Despite advances in the treatment of gastroesophageal cancers, they remain one of the highest causes of cancer death. As these cancers are often diagnosed at an advanced stage, the approval of immunotherapy in combination with chemotherapy provides additional therapeutic options for clinicians to help improve patient care. To our knowledge, prior to CM 649 trial, there had been no global studies reporting a median OS exceeding 1 year among patients with HER2-negative GC/GEJC/EAC in the first-line setting.
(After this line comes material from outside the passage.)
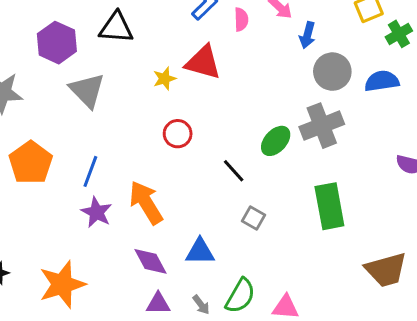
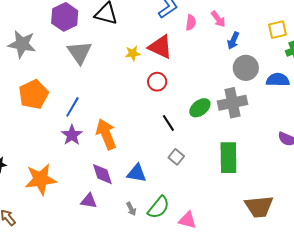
red circle: (178, 134) -> (157, 82), moved
purple triangle: (158, 304) -> (89, 201), moved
Considering the poor prognosis of this patient population, a nearly 2-month survival gain that was quality-adjusted associated with NIVO + chemo reported in this study represents a meaningful improvement in patient care.
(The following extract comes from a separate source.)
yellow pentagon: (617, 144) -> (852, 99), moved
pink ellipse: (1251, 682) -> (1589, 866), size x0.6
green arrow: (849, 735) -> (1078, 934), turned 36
The present analysis utilized the Q-TWiST method that has been in use since the mid-1980s to evaluate the risk–benefit profile of competing interventions; however, there are certain limitations. First, the primary analysis considered only grade 3–4 AEs and did not account for grade 1–2 AEs, which may also impact QoL, especially if symptoms are ongoing. To fully quantify the benefit of therapies, we performed a sensitivity analysis incorporating grade 2 AEs lasting 28 days or longer, which yielded consistent findings to the primary analysis. Second, our analysis did not distinguish between AEs of different types and assumed the same QoL utilities for all AEs of interest. Third, certain drug-related effects may not be reportable as AEs but may affect patient QoL. We were unable to capture these potential events in this analysis. Fourth, the analysis did not include AEs that occurred after disease progression. Finally, the predefined relative Q-TWiST gains threshold of ≥ 10% in our study was met in some subgroups but not others, and multiple testing correction was not applied; hence, results from subgroups should be interpreted with caution.

Nonetheless, our study demonstrates several strengths. The analysis relies on a well-established method that was developed specifically to assess quality-adjusted survival in oncology. The Q-TWiST method has been applied in numerous treatment comparisons across multiple indications. Additionally, more than 50 such analyses in oncology have been published, including a study comparing trastuzumab plus chemotherapy versus chemotherapy alone as first-line treatment for advanced HER2-positive GC using data from the phase 3 ToGA (Trastuzumab for Gastric Cancer) trial [21]. These analyses serve as benchmarks that allow a comparison between our study findings and published results. For comparison, in prior analyses in HER2-positive patients with advanced gastric cancer, trastuzumab plus chemotherapy extended Q-TWiST by 2.42 months compared with chemotherapy alone[22], while recently trastuzumab deruxtecan was also estimated to extend quality-adjusted survival by 0.9 months compared to chemotherapy (6.6 vs 5.7 months) over 10 months of follow-up [23]. When benchmarked against previously published Q-TWiST analyses of multiple oncology therapies that were included in a benchmark review [20], the relative gain among all randomized patients in the CM-649 trial was higher than the majority (68%) of published results for oncology therapies (Fig. 1a). Lastly, this study performed multiple threshold, sensitivity, and subgroup analyses to explore the robustness of our findings.

In conclusion, our Q-TWiST analysis, which combines both efficacy and safety endpoints and accounts for patient QoL in different health states, demonstrated a statistically significant and clinically important gain in quality-adjusted survival of NIVO + chemo compared with chemo alone among previously untreated patients with advanced GC/GEJC/EAC. These Q-TWiST benefits were further increased in patients with tumors of higher PD-L1 expression (CPS ≥ 5). These results add to the findings from the CM 649 trial, supporting the use of NIVO + chemo as the standard of care for patients with advanced GC/GEJC/EAC.